Promesa

Mis gritos parecían sonar en un planeta sordo.

—¡Polo háblame! —grité mientras empezaba a sentir que me venía un desmayo. Mi voz solo ocasionó el eco en la mina en la que veinte años atrás había pasado los mejores años de mi infancia.

Cuando lo conocí teníamos nueve y éramos vecinos en El Valladito, un pueblo de pocos habitantes cuyo principal atractivo era tener una mina de plata. Compartíamos muchas cosas en común: nuestros papás y abuelos eran mineros, nos gustaba atravesar el campo en bicicleta, tirarnos rodando de las colinas que se formaban cerca de la presa, cantábamos en el coro de la iglesia y éramos adictos a las semillas que mi abuela vendía los domingos en el campo de beisbol llanero. Hacíamos competencias en los charcos de lodo, el que quedara más limpio ganaba; pero siempre sospeché que Polo se dejaba perder, contrario a las carreritas que echábamos desde la escuela hasta el kiosco del pueblo. Mi venganza era reírme de su brazo flaco después de que me enseñaba su intento de conejo cuando llegaba primero. Cuando cumplí diez me regaló un sombrero de paja con un listón violeta y unas ramitas de lavanda que se convirtió en mi favorito para ir a arrancar juntos manzanas y naranjas en verano. El día que salimos de la secundaria le escribí una carta donde le decía que tenía miedo de que algún día nos separáramos. Cuando terminó de leerla me sonrió, frotó mi cabeza y se fue corriendo.

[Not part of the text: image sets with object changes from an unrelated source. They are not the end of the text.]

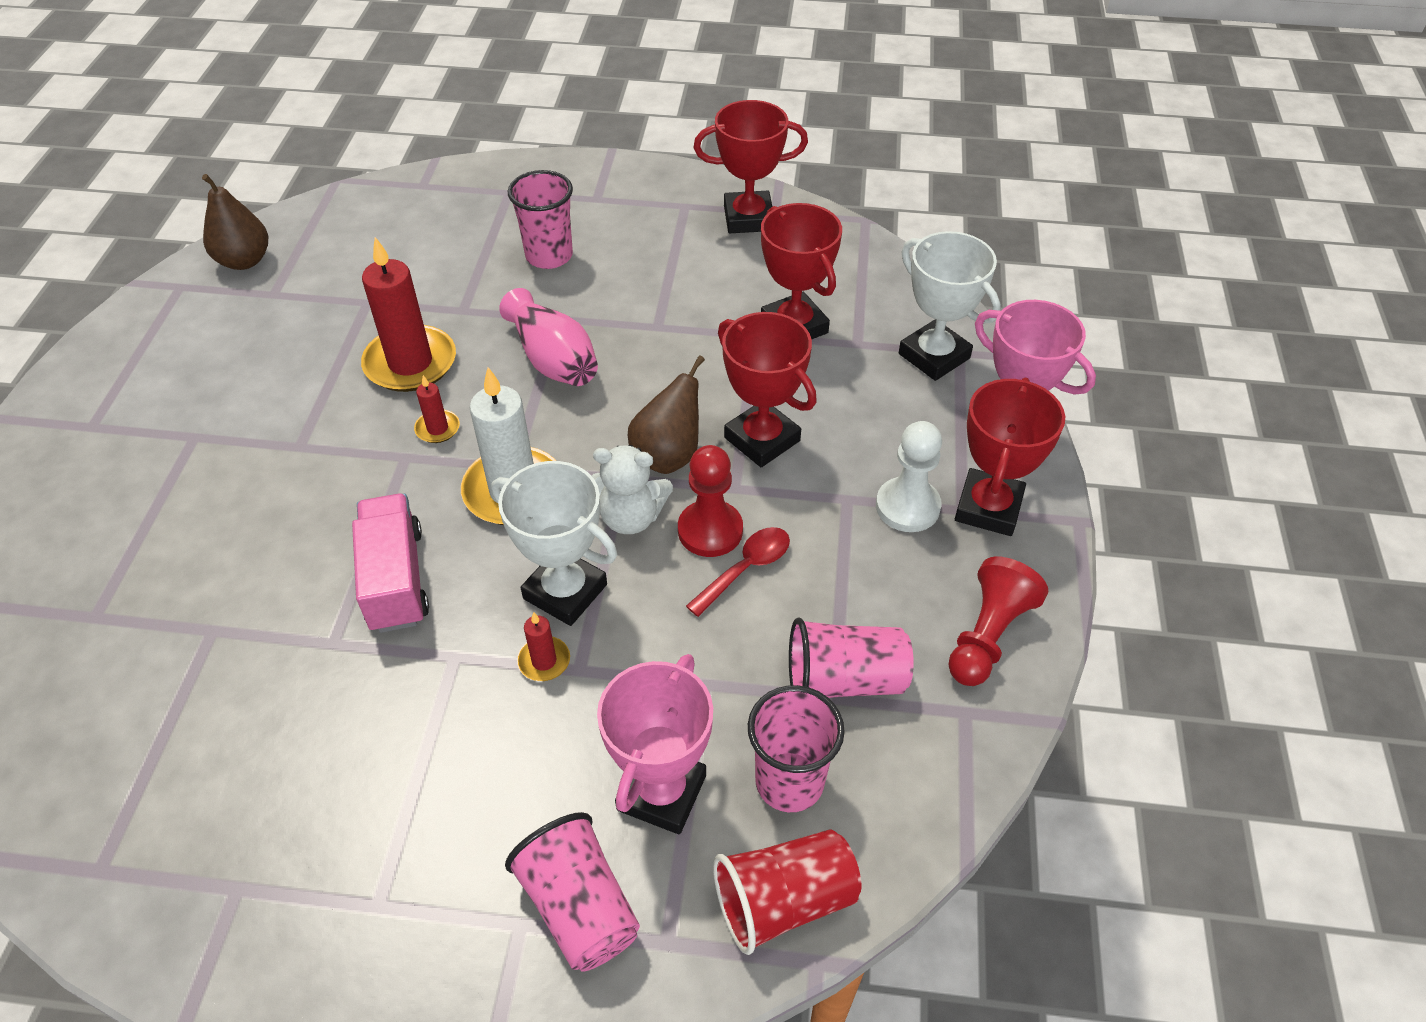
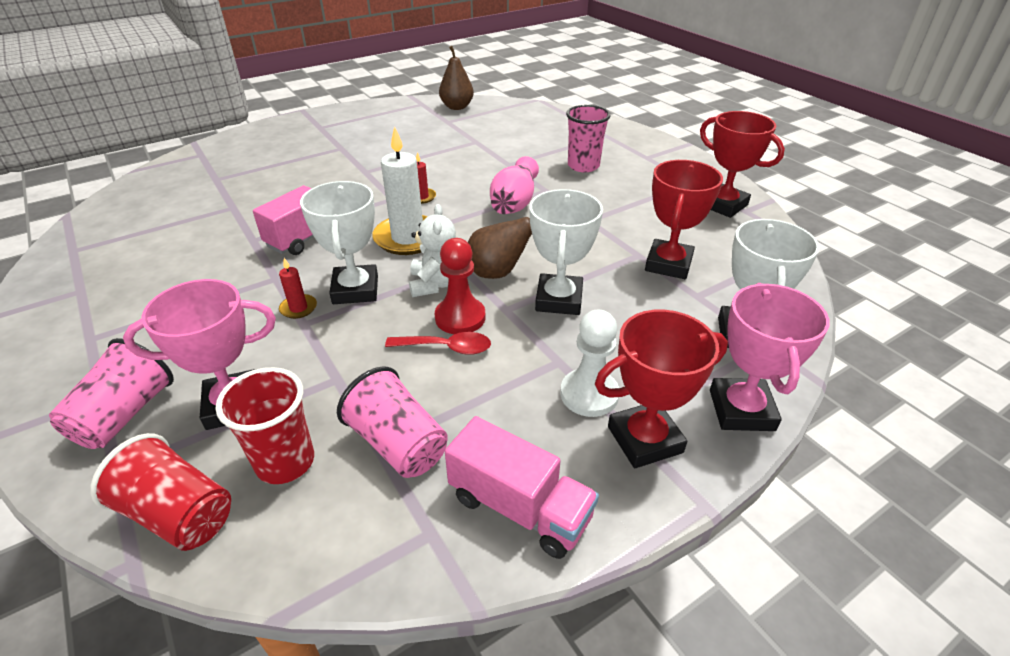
camera: 50 degrees right, 10 degrees down
(410, 363) = (454, 169): red candle -> none
(631, 517) = (435, 284): white teddy bear -> white teddy bear turned 150 degrees counterclockwise
(762, 439) = (559, 300): red trophy -> white trophy
(789, 782) = (285, 462): pink cup -> red cup
(988, 635) = (519, 507): red pawn -> pink truck

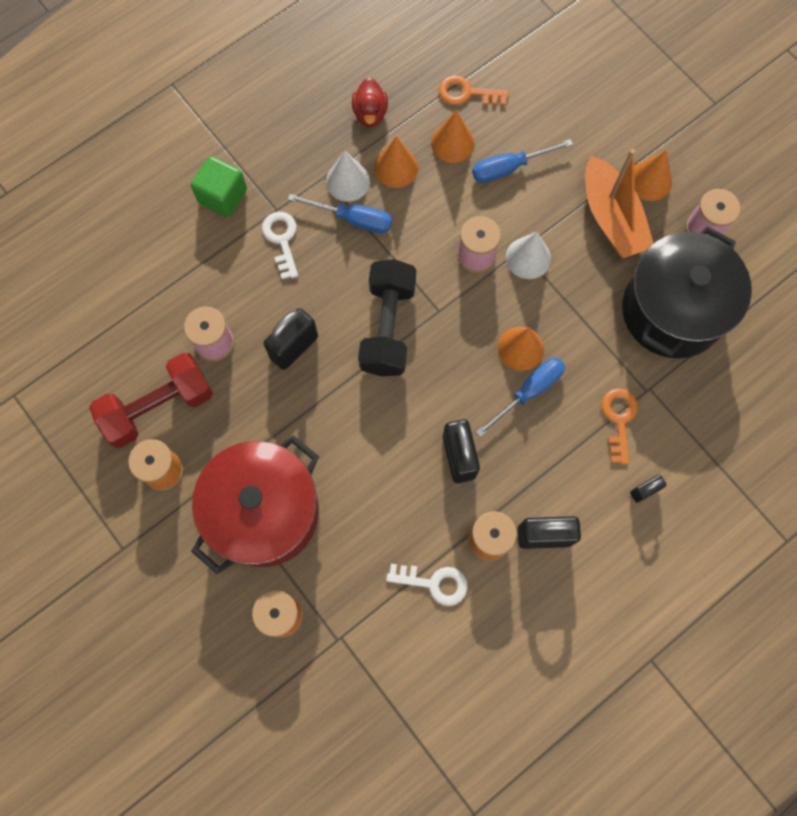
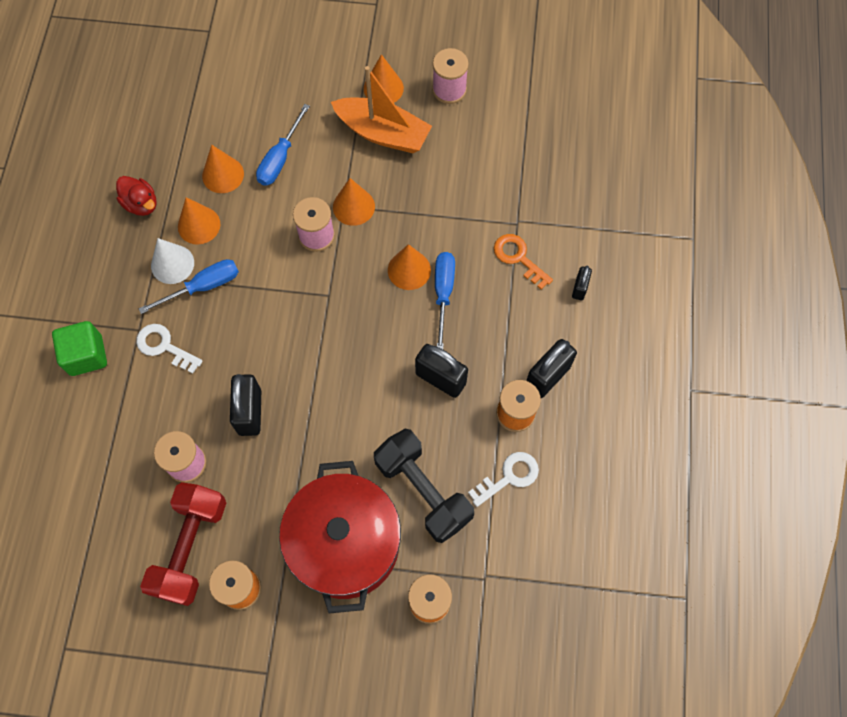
camera: 45 degrees left, 5 degrees down
(388, 327) = (303, 337): black dumbbell -> black dumbbell (423, 491)
(467, 93) = (199, 133): orange key -> none
(528, 258) = (353, 206): white cone -> orange cone
(672, 311) = (482, 159): black pot -> none

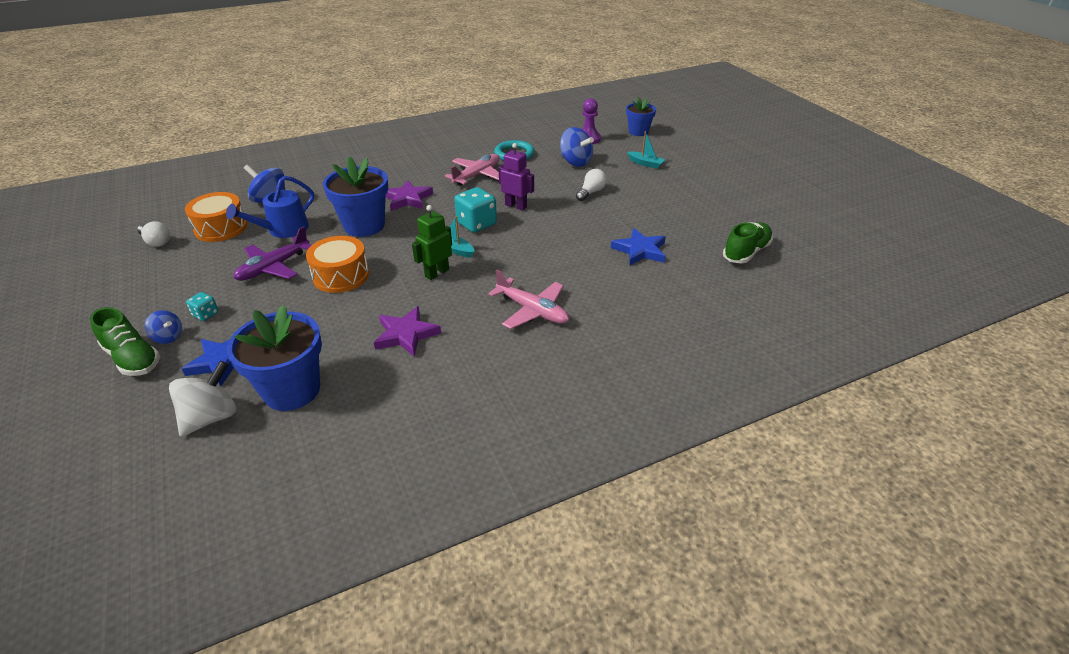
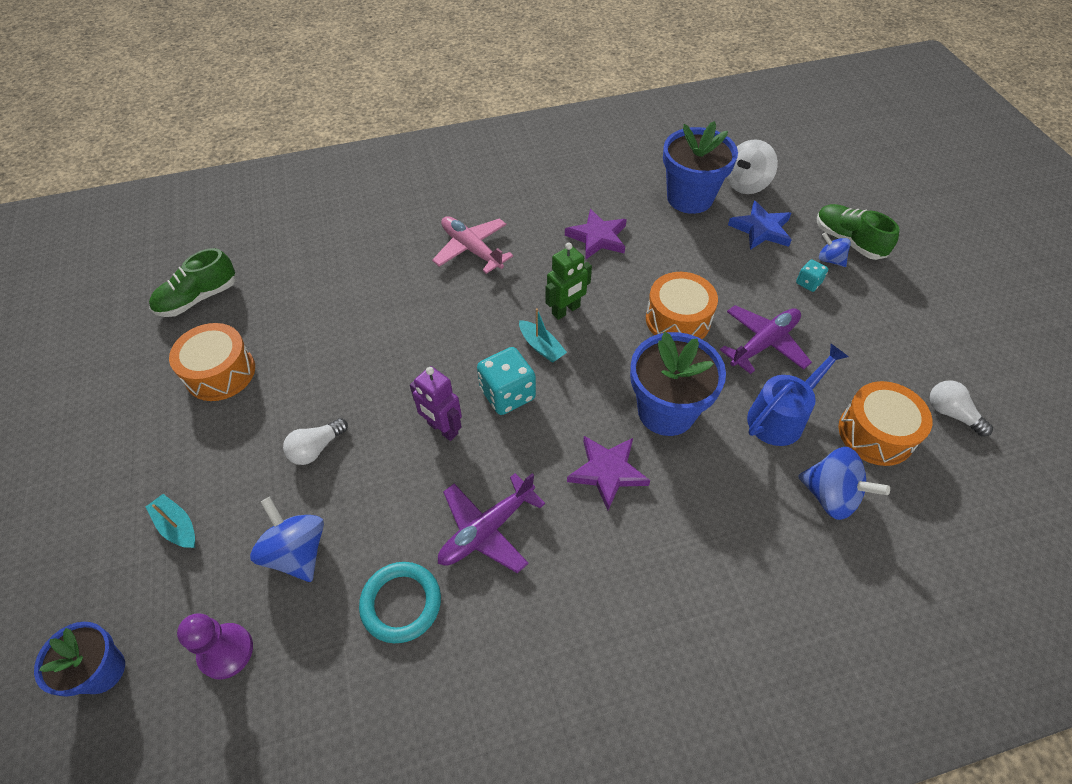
camera: 170 degrees left, 15 degrees up
(477, 175) = (486, 530): pink plane -> purple plane
(640, 250) = (317, 317): blue star -> none
(683, 216) = (220, 372): none -> orange drum

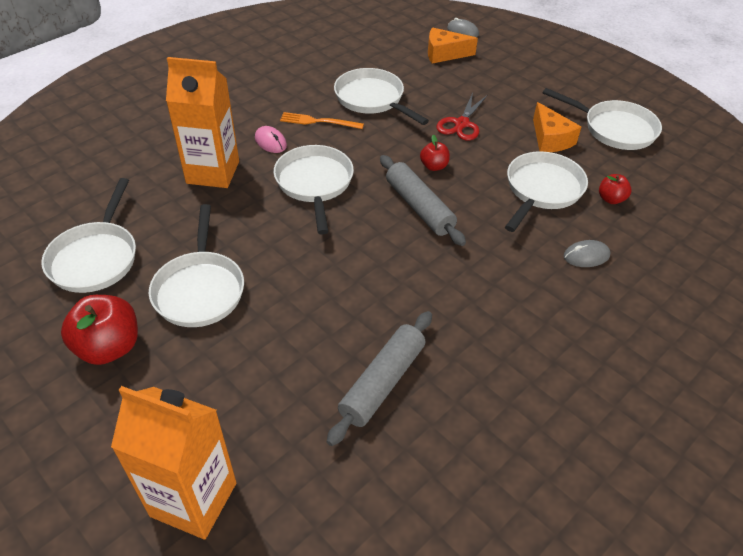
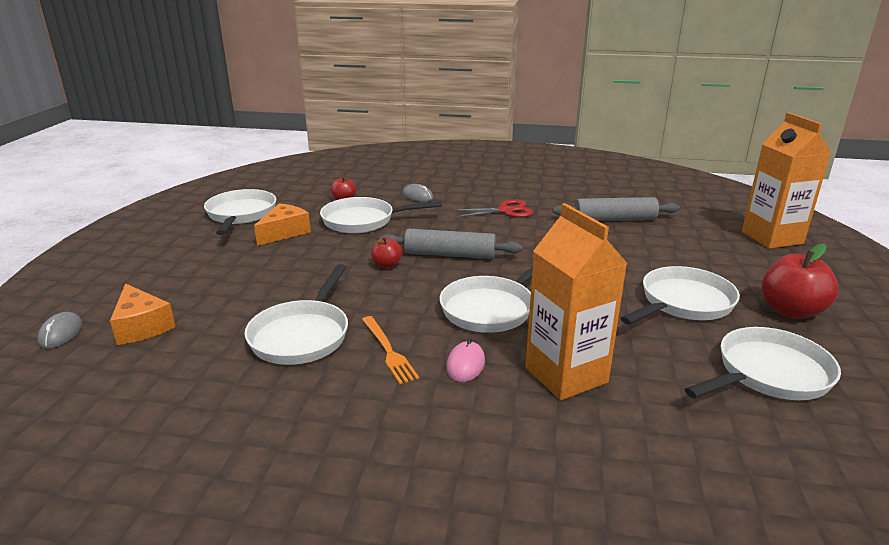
camera: 125 degrees left, 20 degrees down
(419, 207) = (450, 255): grey rolling pin -> grey rolling pin turned 75 degrees clockwise
(461, 124) = (300, 272): red scissors -> red scissors (505, 211)

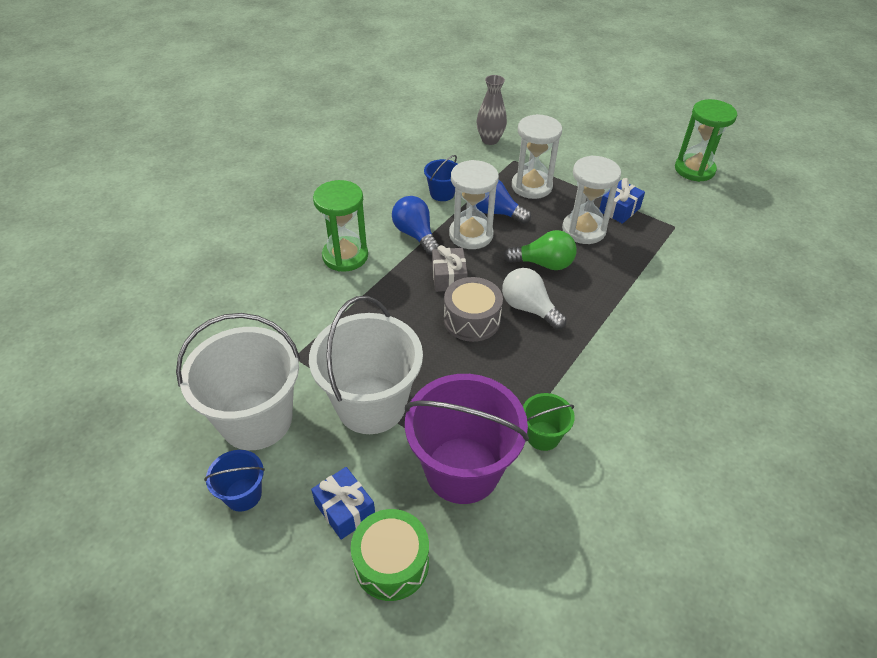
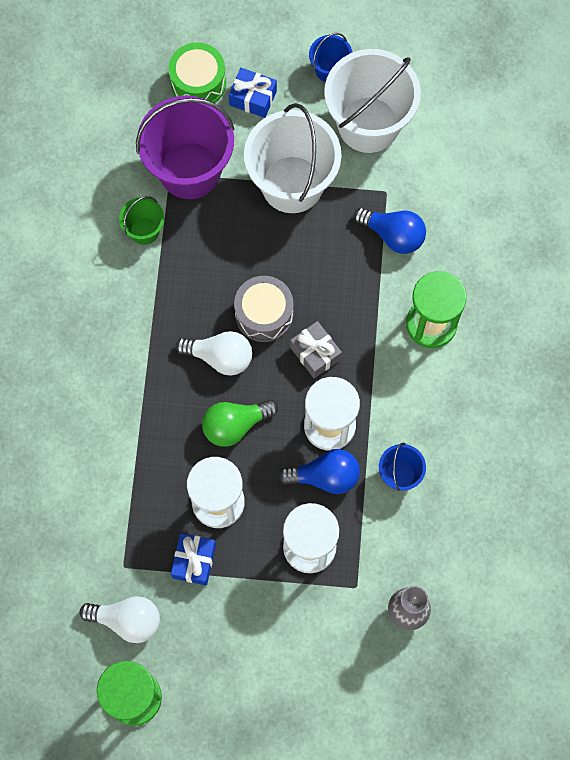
camera: 150 degrees right, 25 degrees up
(415, 234) = (385, 393): blue light bulb -> blue light bulb (393, 235)
(684, 201) = (127, 620): none -> white light bulb

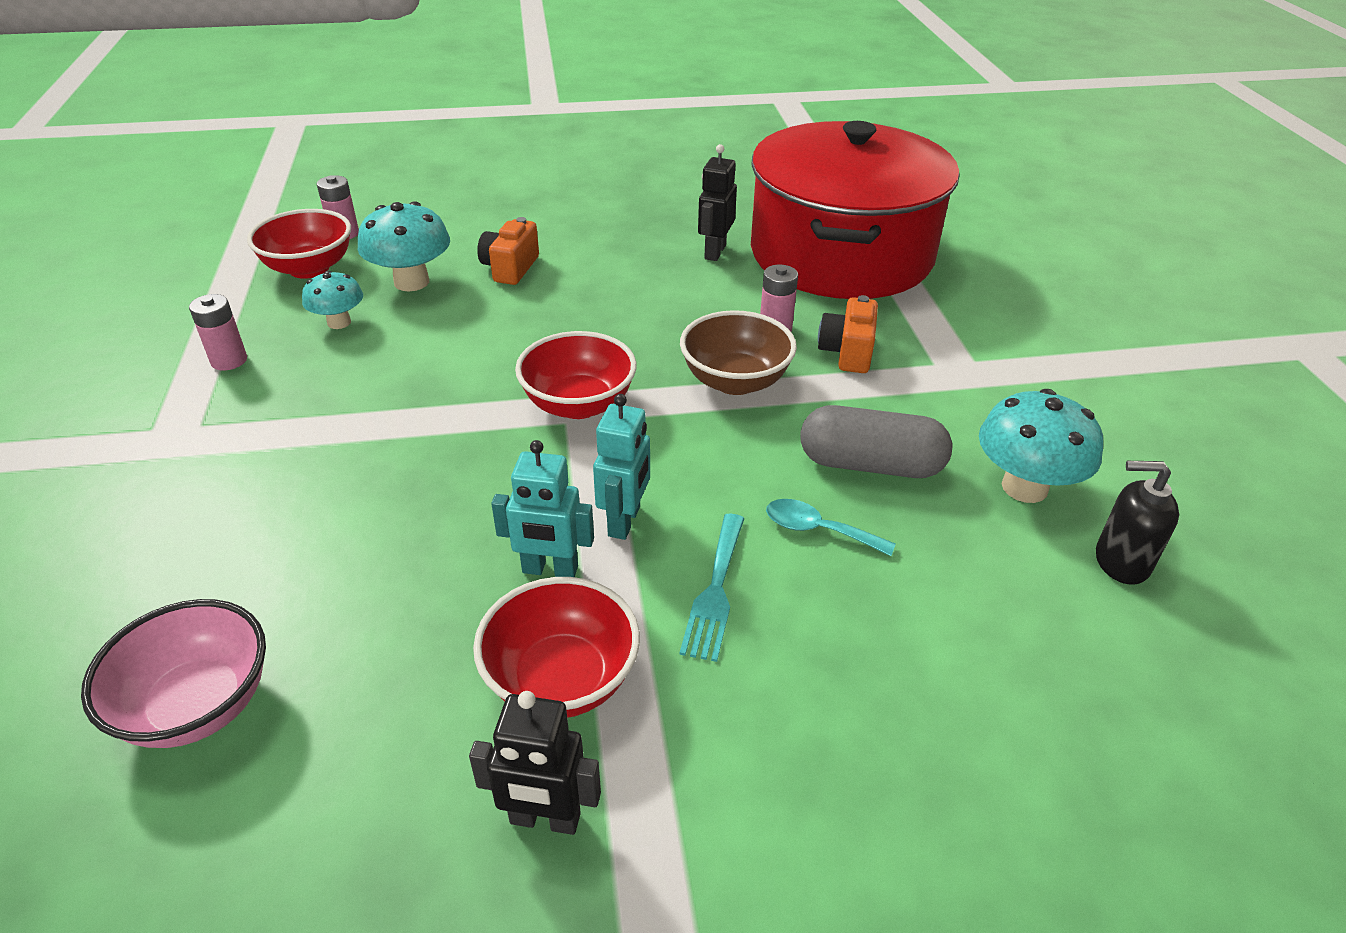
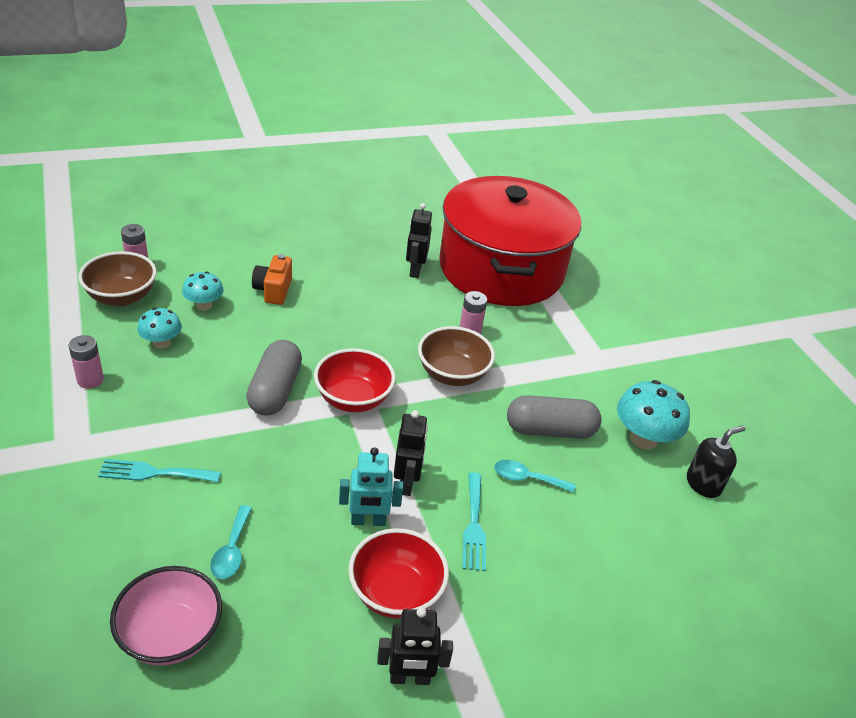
camera: 15 degrees left, 0 degrees up
(265, 480) = (154, 473): none -> turquoise fork
(309, 268) = (121, 297): red bowl -> brown bowl
(333, 593) = (232, 550): none -> turquoise spoon
(411, 282) = (204, 305): turquoise mushroom -> turquoise mushroom, size x0.62
(470, 387) = (275, 390): none -> grey capsule
(625, 521) = (406, 483): turquoise robot -> black robot
(847, 352) = (520, 348): orange camera -> none
(1121, 561) = (703, 484): black soap dispenser -> black soap dispenser turned 150 degrees clockwise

“Me voy para los Estados Unidos”, me dijo un día antes de cumplir dieciocho, “pero te voy a seguir llamando y escribiendo, no más es un año”. Antes de irse nos dimos por primera vez un beso. Confié en su promesa, excepto cuando sus llamadas se alargaron cinco años.

Pero ese fin de semana Polo volvió a El Valladito.

—¿Y por qué chillas? —Me dijo sonriendo y llorando después de que nos abrazamos afuera de mi casa. Tomamos las bicicletas y recorrimos el pueblo como en los viejos tiempos. Hablamos durante horas. Caminamos por la orilla de la presa, aventamos piedras al río, me dejó ganar otra vez en el charco y fuimos a cortar manzanas y naranjas. Vimos juntos el atardecer y caminamos hacia la mina. Antes de entrar me besó.

—No me voy a ir nunca —Me dijo.

Deseé con todas mis fuerzas que eso fuera verdad, que el tiempo se detuviera. Nos metimos al túnel por el que teníamos años sin pasar, pero en una de las rampas Polo dio un paso en falso y cayó. El movimiento provocó que varias rocas cayeran al mismo tiempo que él. Corrí a la salida y pedí ayuda. Solo escuchaba un quejido lejano. Los paramédicos y bomberos tardaron mucho en llegar. El rescate se extendió más de una semana. Nadie tenía la certeza de que Polo estuviera vivo. Ese derrumbe después de su caída había complicado todo.

Finalmente, después de muchos días el rescate se suspendió, y Polo cumplió su promesa de quedarse en El Valladito para siempre.


PROMESA | Noemí Álvarez Hernández

Noemí Álvarez Hernández (Guanajuato, México) escribe en su blog llamado Barbecho. Ha participado en diversos talleres literarios, siendo uno de estos el taller de escritura de la Biblioteca Central Wigberto Jiménez Moreno. En su blog, Noemí comparte historias cautivadoras que capturan la esencia de la vida cotidiana en la calle y la singularidad de personas comunes.

5 comentarios en “Promesa”

  1. Es un texto precioso. Me gusta esta idea de las promesas irrompibles por la intervención de otros o de cosas. Hay una imagen que quiero destacar porque me parece buenísima: «Mi venganza era reírme de su brazo flaco después de que me enseñaba su intento de conejo cuando llegaba primero.» Mis felicitaciones.

  2. Luis Celso López Zamora

    Promesa e «Imaginar es trascender e ir más allá que la capacidad física pudiese trasladar, y si, haciendo posible regresar de ese futuro».

    La promesa continúa viva en la mente, habitando Polo en tu corazón.